- 6 years ago
Hey bees. I made a post a few months back because I was expecting, based on a few clues about our future, that I’d be getting a proposal within a year. I then found out that he hadn’t thought through the things he’d said.
Well, it turns out that it really will be a while longer. I found out some… bad things. Let’s just say that one of the worst things I could have imagined for my future was realised. This board is public enough that I don’t want anything too personal here. No, he didn’t cheat. He did do something bad, though. Forgivable if he can fix things, but never forgettable. He is doing everything right, and if he keeps it up we will recover.

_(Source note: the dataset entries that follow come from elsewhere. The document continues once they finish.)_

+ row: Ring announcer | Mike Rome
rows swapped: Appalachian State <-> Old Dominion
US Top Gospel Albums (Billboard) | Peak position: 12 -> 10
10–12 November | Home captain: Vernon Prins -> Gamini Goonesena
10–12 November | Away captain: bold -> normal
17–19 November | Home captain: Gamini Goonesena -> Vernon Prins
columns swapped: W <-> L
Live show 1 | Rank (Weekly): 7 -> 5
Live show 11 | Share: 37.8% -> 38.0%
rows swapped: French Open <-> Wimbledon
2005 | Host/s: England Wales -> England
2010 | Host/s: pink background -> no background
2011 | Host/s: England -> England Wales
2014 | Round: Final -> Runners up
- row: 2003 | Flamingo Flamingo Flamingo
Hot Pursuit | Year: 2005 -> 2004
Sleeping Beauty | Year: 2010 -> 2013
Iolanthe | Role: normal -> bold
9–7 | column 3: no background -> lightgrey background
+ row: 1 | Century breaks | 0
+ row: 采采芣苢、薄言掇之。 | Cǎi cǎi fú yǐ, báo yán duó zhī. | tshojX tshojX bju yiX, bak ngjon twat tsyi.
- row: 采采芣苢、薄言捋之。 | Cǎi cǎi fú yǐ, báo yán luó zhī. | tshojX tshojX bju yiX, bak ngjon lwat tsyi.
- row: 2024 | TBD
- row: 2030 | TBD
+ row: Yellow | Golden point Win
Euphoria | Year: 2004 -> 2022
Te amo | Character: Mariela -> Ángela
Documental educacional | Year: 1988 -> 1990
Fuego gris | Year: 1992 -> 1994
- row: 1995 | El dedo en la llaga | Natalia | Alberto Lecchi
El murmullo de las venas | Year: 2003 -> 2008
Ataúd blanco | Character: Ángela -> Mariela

Realistically I don’t expect any real progress towards a ring for at least a year. It may take a while for him to get a steady enough job, and I don’t know if he’ll be able to get a good job within the year or if he will have trouble doing so before the year is up. Jobs to afford marriage aside (and more importantly), I know I need to wait to look out for my own interests and make sure things will go the way I believe they will (because, let’s face it, they didn’t before). Also, even though what he did was at it’s core selfish, with the circumstances it would be entirely unfair for me to put any sort of pressure on him for about a year.
I know that it is unreasonable for me to be thinking about an engagment. Don’t get me wrong, THE MOST important things are that he is doing well and that we get back on solid ground. I truly believe we will. Still… I was getting my head stuck in the wedding cloud before all this happened, and now it is hard to get it out of there. Some part of me just wishes we could still get engaged already! Especially because I do have faith in us as a couple.
Still, I just think about how, once I knew he was ‘the one’ I had imagined us getting married when I was 27. It seemed like a good age to me, with 6 years of a relationship between us. Now, I can’t imagine getting married until I’m at least 29. It throws off my mental timeline. I wanted more time with him, married, before we had kids. Plus, I was excited to start planning a wedding. It’s hard to swallow these changes to life as I knew it, both in the present and the future.
I just needed to write this all out and feel like I was heard. Thank you for reading this.